We finally fine-tuned the hyperparameters of the Random Forest Regressor by performing grid search cross-validation. We found that the combination of parameters that work best were max_depth=80, max_features=3, min_samples_leaf=3, min_samples_split=8, n_estimators=50 for random_state=23. We compared the performance of our model against already existing ones, which showed very favourable results. This comparison is described in detail under the 'Software' page.

Thus, through the Design-Build-Test-Learn methodology, we identified the best performing machine learning to predict the relative expression of a gene given data about the chassis, temperature and the sequences of the RBS and the coding region.


We employed the same strategy to evaluate different optimization algorithms that can be used to modify the RBS sequence to achieve a desired relative expression. We designed, implemented, and tested a Gradient Descent optimizer, a Simulated Annealing optimizer, and a Genetic Algorithm optimizer. Our testing indicated that the Genetic Algorithm yielded the most favorable results among the three models.

This strategy encompassed the following steps:

1. Design: The formulation of each optimization model, such as Gradient Descent, Simulated Annealing, and Genetic Algorithm, tailored to the specific requirements of the protein expression optimization task.

2. Build: The designed models were implemented into code, thus translating the theoretical constructs into functional algorithms. For Gradient Descent, we adjusted learning rates and convergence criteria, while for Simulated Annealing, temperature schedules and acceptance criteria were carefully optimized. In the case of the Genetic Algorithm, we fine-tuned parameters like population size, mutation rates, and selection strategies.
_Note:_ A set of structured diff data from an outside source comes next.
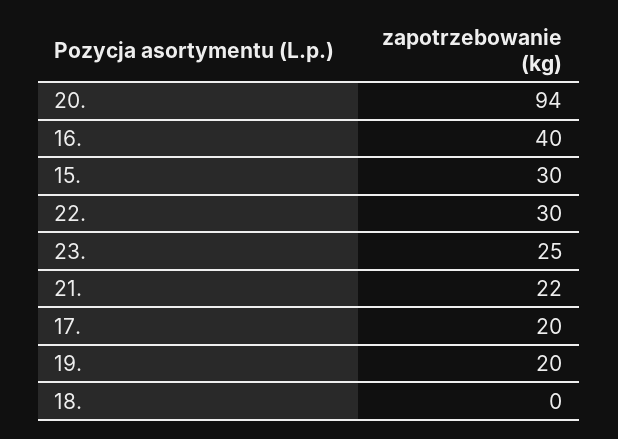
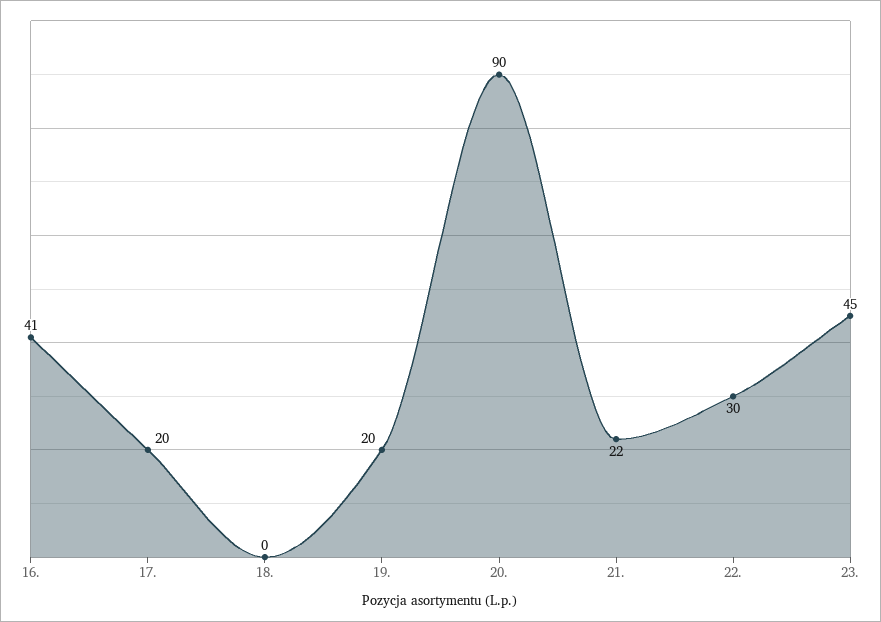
  {
-   "20.": 94,
+   "20.": 90,
-   "16.": 40,
+   "16.": 41,
-   "15.": 30,
    "22.": 30,
-   "23.": 25,
+   "23.": 45,
    "21.": 22,
    "17.": 20,
    "19.": 20,
    "18.": 0
  }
3. Test: We rigorously tested the optimization algorithms, considering time efficiency and correlation with target expression levels. Simulations were conducted to compare their performance. The Genetic Algorithm emerged as the optimal choice due to its efficient resource utilization, high correlation with target levels, and consistent performance across various scenarios.

4. Learn: The results obtained from this Design-Build-Test process indicated that the Genetic Algorithm produced the most favorable results among the three algorithms. This suggested to us that, in the context of optimizing gene expression, the Genetic Algorithm demonstrated superior performance in reaching the desired target, leading us to select it as the main optimization algorithm.

This thorough and systematic approach allowed us to gain a comprehensive understanding of the strengths and weaknesses of each algorithm in the context of protein expression optimization. It also highlighted the adaptability and robustness of the Genetic Algorithm in achieving the desired protein expression targets.

Our optimization algorithm was put to a final test by generating different RBS sequences for GFP expression in L. lactis. This were then implemented in the wet lab. The results of this testing reflected a good differentiation between high and low expressing RBS variants. The results are described in detail under the 'Results' page.